** WHAT YOU ARE ASKED TO DO **
Check each line of the entries below for the word "result", and copy out the ones that have it.

** SUPPLIED DATA **
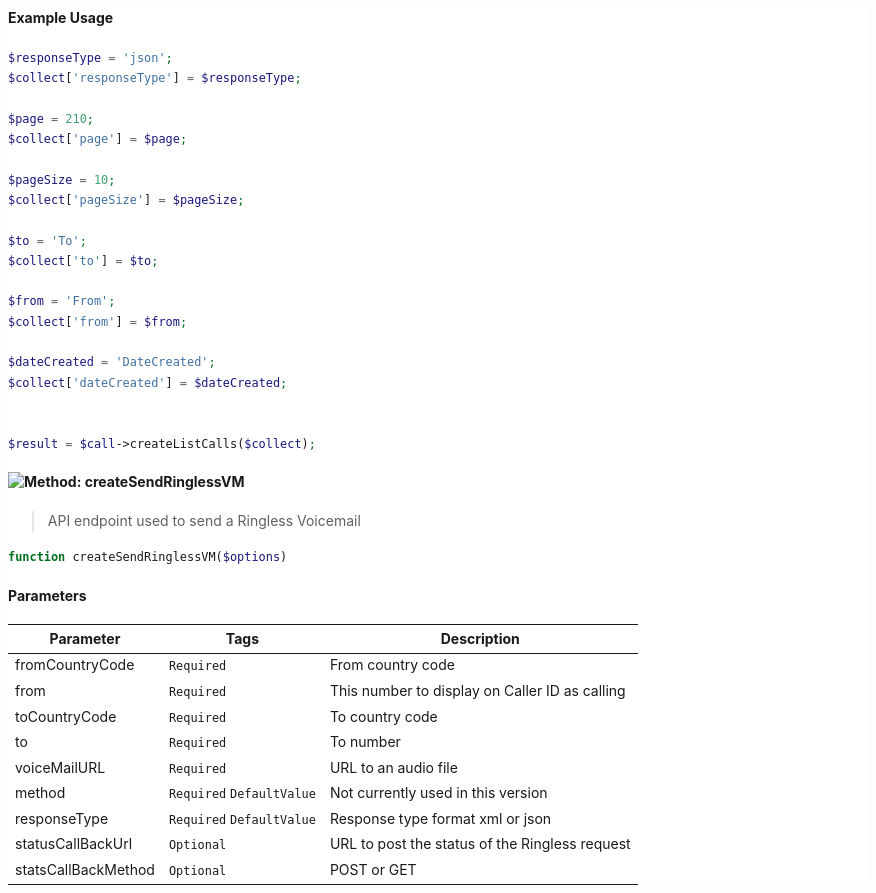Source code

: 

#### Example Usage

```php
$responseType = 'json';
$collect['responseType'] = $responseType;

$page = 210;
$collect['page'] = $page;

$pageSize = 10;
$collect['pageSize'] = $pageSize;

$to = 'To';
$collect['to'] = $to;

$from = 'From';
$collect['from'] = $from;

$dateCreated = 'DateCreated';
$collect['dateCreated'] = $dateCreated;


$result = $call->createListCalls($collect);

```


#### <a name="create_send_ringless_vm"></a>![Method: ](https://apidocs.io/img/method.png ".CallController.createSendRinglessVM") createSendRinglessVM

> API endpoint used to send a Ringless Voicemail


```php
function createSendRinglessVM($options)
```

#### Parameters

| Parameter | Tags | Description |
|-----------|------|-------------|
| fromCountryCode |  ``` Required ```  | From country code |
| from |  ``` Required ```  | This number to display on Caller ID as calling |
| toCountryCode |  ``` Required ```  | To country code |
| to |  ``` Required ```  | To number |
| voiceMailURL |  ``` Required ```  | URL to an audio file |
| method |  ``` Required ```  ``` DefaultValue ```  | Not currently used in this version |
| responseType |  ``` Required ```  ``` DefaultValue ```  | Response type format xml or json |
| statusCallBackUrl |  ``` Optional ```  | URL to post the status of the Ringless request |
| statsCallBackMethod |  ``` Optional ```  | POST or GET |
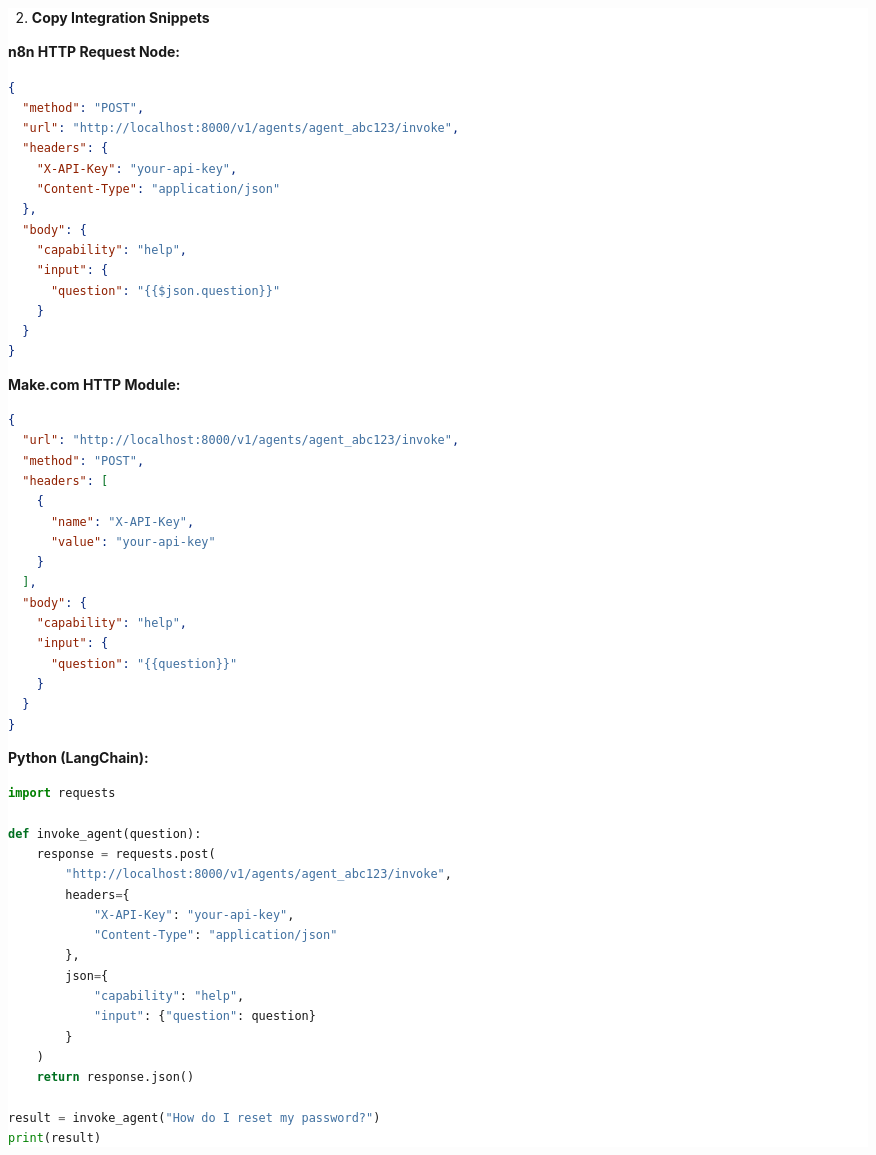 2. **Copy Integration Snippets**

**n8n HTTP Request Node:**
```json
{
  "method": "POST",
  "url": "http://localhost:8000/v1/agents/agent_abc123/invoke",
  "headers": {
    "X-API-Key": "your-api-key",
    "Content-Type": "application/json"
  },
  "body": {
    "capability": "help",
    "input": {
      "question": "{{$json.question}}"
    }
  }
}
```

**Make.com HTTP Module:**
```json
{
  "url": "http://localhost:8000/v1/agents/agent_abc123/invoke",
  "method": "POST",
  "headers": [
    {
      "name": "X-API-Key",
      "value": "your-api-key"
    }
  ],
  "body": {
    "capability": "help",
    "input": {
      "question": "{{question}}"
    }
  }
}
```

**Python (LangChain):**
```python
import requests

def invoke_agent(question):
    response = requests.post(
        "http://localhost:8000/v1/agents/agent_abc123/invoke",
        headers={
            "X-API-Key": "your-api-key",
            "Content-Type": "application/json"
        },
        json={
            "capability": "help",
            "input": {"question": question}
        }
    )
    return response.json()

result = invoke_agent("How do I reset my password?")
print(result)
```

** EXPECTED ANSWER **
$result = $call->createListCalls($collect);
result = invoke_agent("How do I reset my password?")
print(result)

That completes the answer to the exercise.